I'm looking for an good way to solve the following problem. My current fix is not particularly clean, and I'm hoping to learn from your insight.
Suppose I have a Panda DataFrame, whose entries look like this:
>>> df=pd.DataFrame(index=[1,2,3],columns=['Color','Texture','IsGlass'])
>>> df['Color']=[np.nan,['Red','Blue'],['Blue', 'Green', 'Purple']]

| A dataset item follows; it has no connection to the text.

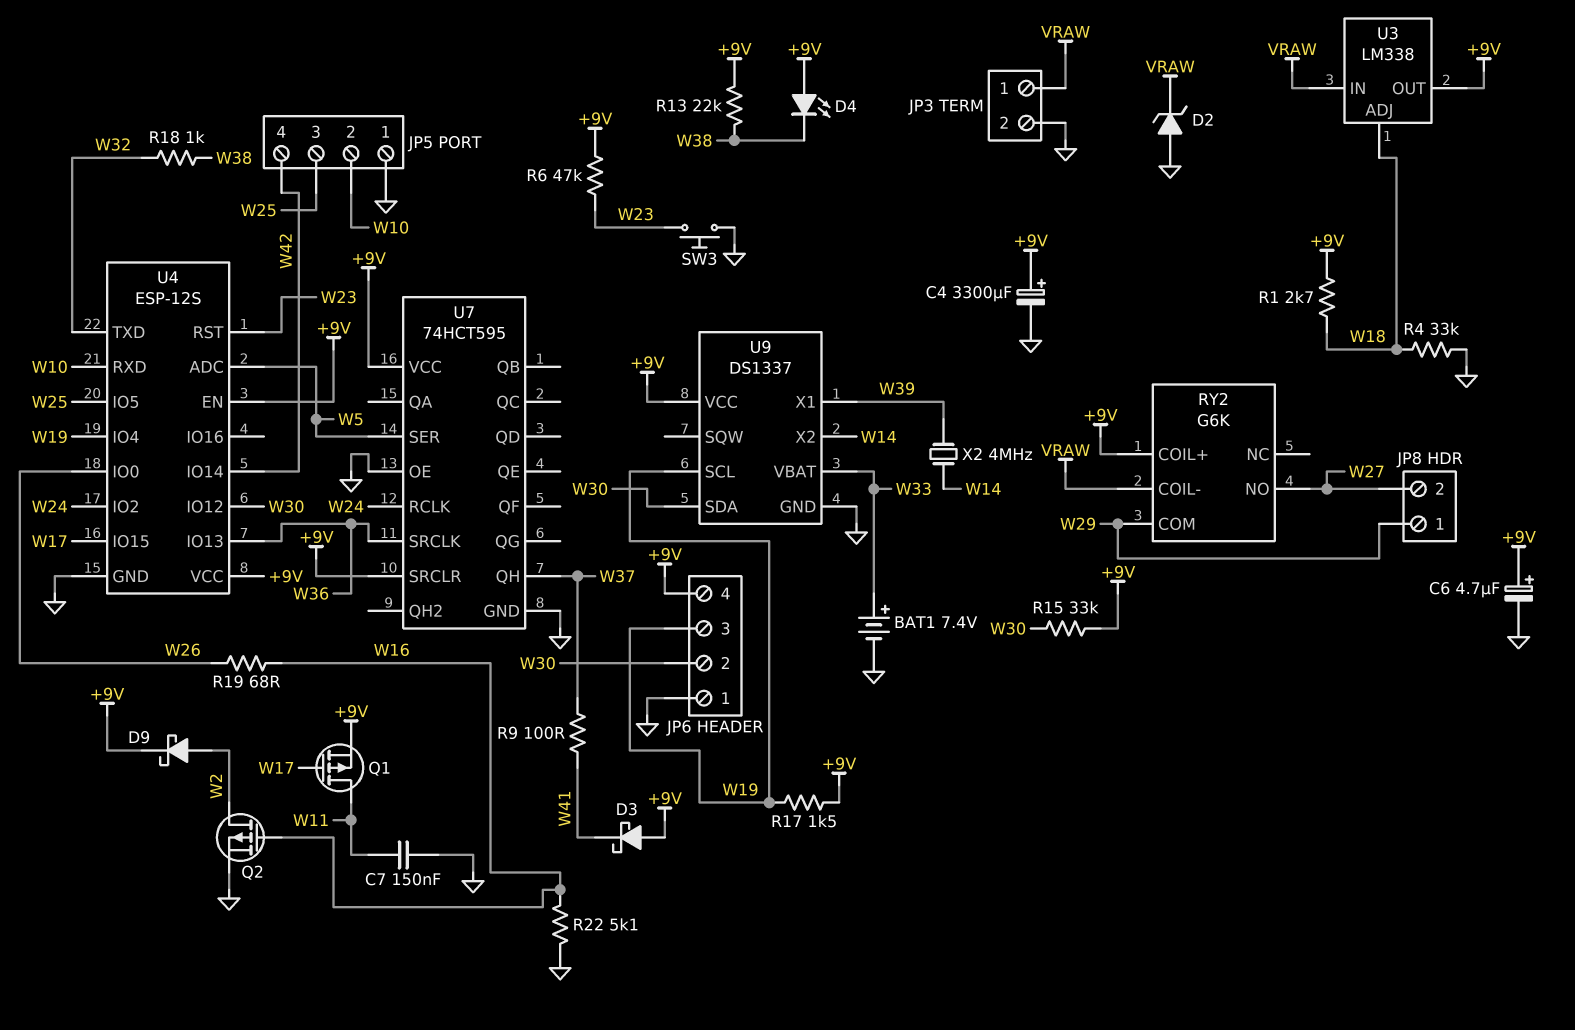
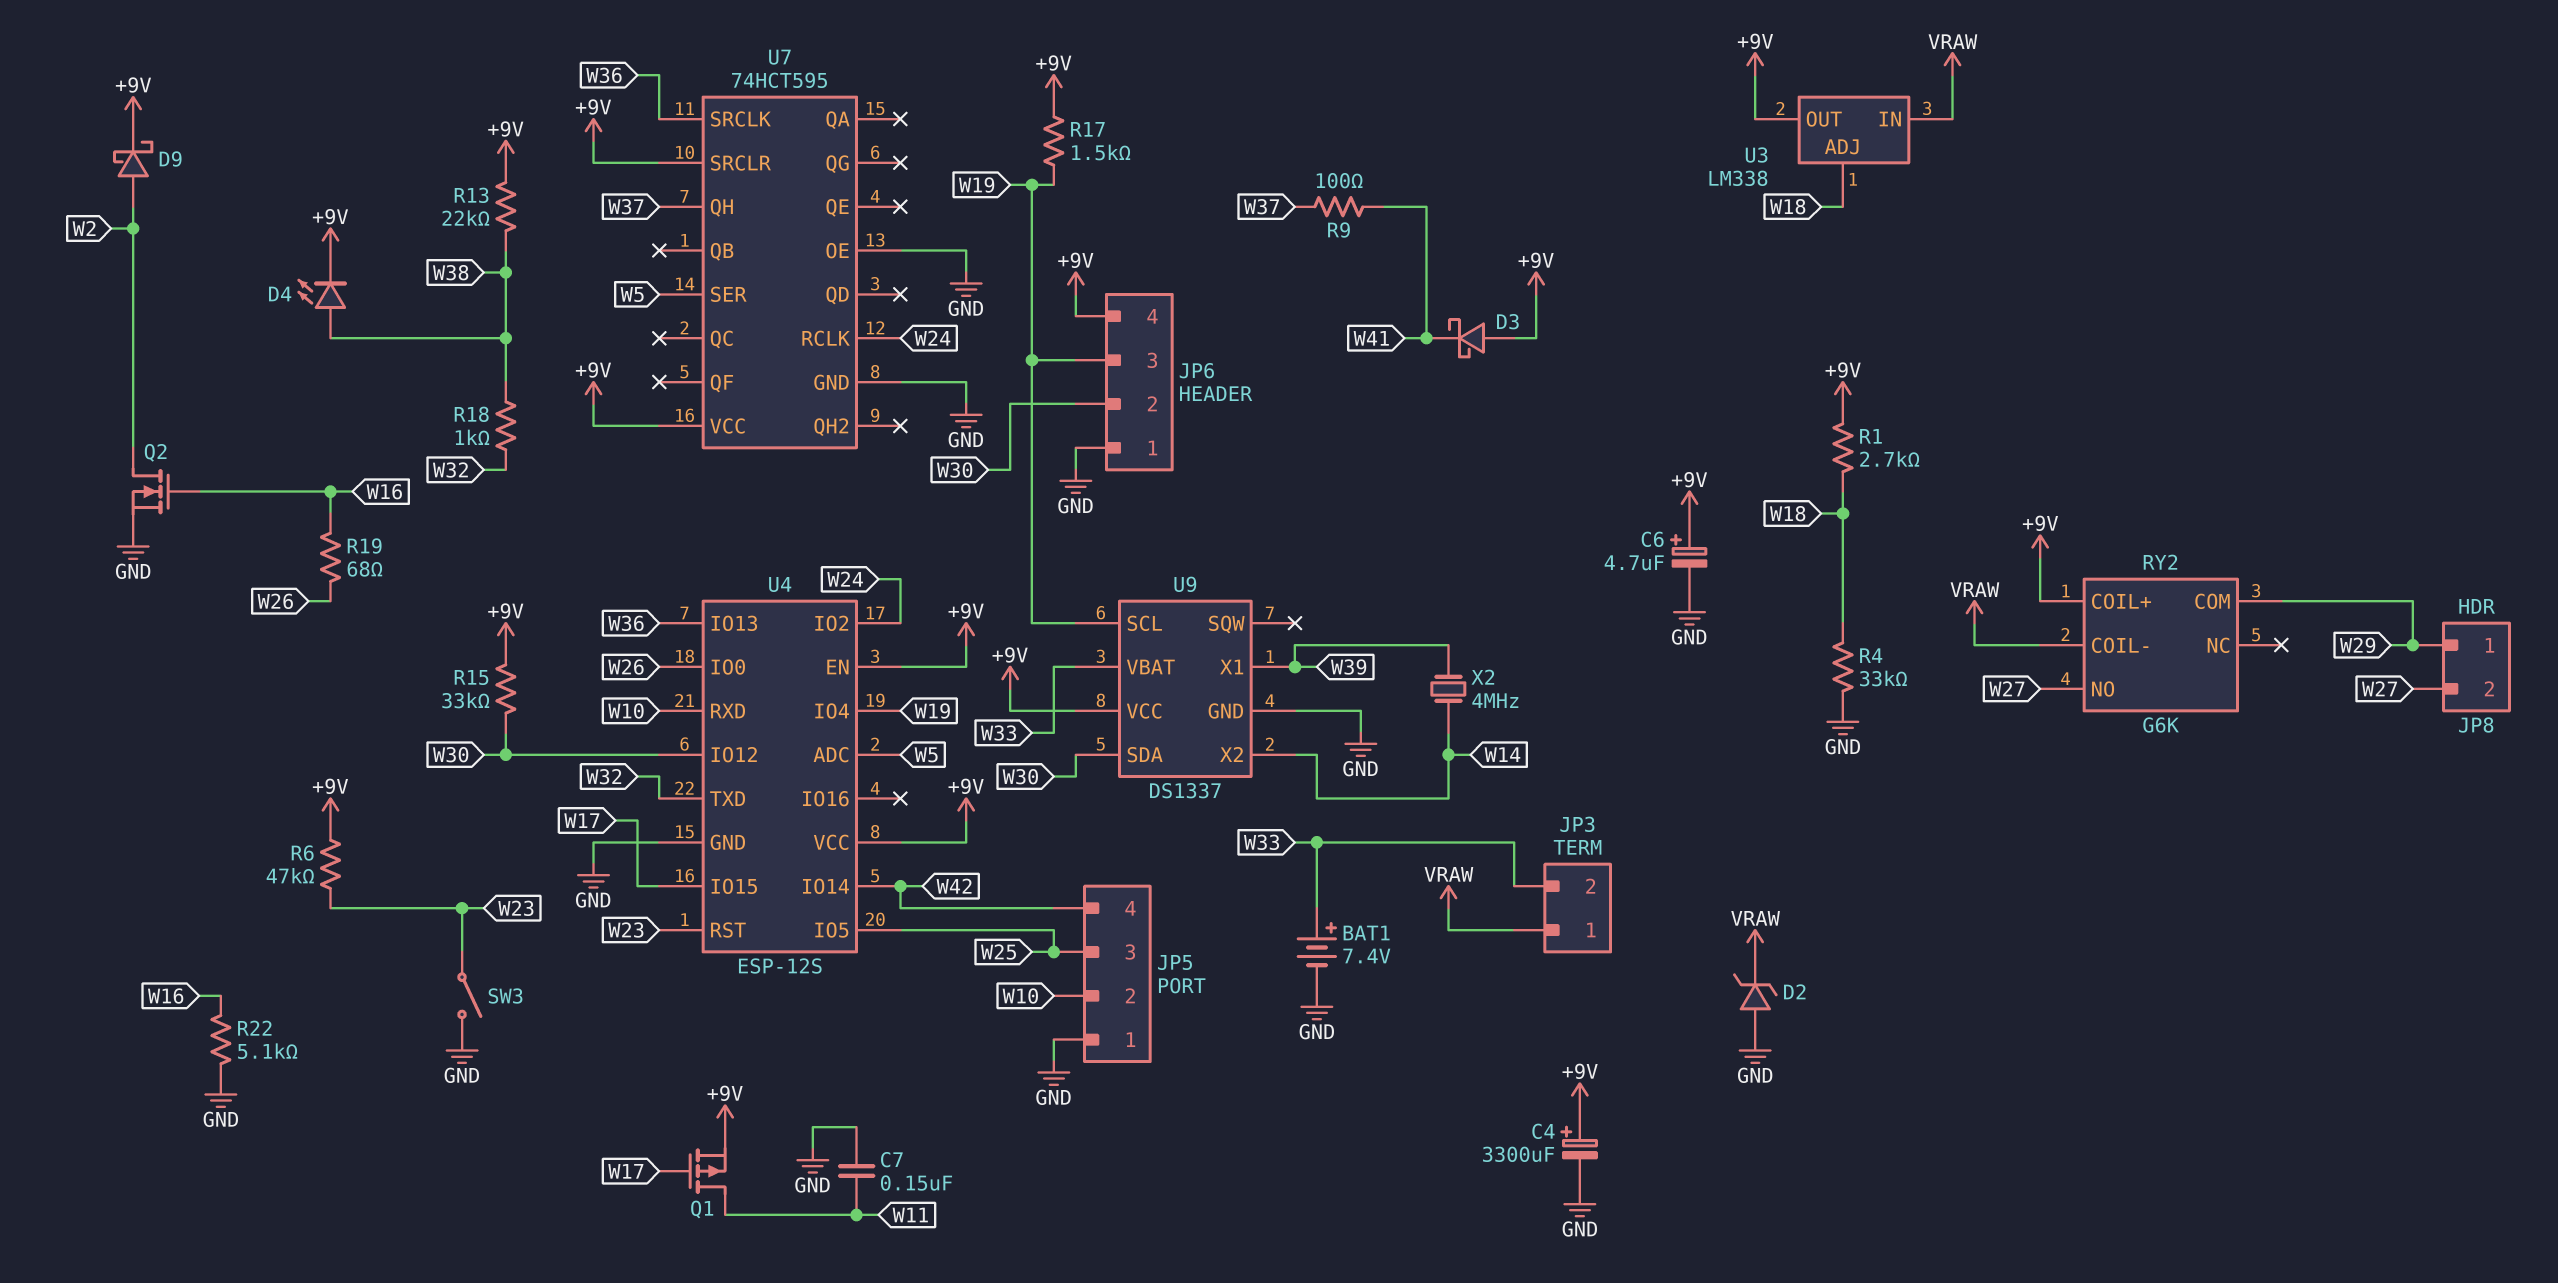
D4: LED (A +9V, K W38) -> LED (A W38, K +9V)
JP3 pin 2: GND -> W33
Q2: PMOS (G W16, D W2, S GND) -> NMOS (G W16, D W2, S GND)
SW3: button (GND, W23) -> switch (GND, W23)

>>> df['Texture']=[['Rough'],np.nan,['Silky', 'Shiny', 'Fuzzy']]
>>> df['IsGlass']=[1,0,1]
>>> df
Color Texture IsGlass
1 NaN ['Rough'] 1
2 ['Red', 'Blue'] NaN 0
3 ['Blue', 'Green', 'Purple'] ['Silky','Shiny','Fuzzy'] 1
So each observation in the index corresponds to something I measured about its color, texture, and whether it's glass or not. What I'd like to do is turn this into a new "indicator" DataFrame, by creating a column for each observed value, and changing the corresponding entry to a one if I observed it, and NaN if I have no information.
>>> df
Red Blue Green Purple Rough Silky Shiny Fuzzy Is Glass
1 Nan Nan Nan Nan 1 NaN Nan Nan 1
2 1 1 Nan Nan Nan Nan Nan Nan 0
3 Nan 1 1 1 Nan 1 1 1 1
I have solution that loops over each column, looks at its values, and through a series of Try/Excepts for non-Nan values splits the lists, creates a new column, etc., and concatenates.
This is my first post to StackOverflow - I hope this post conforms to the posting guidelines. Thanks.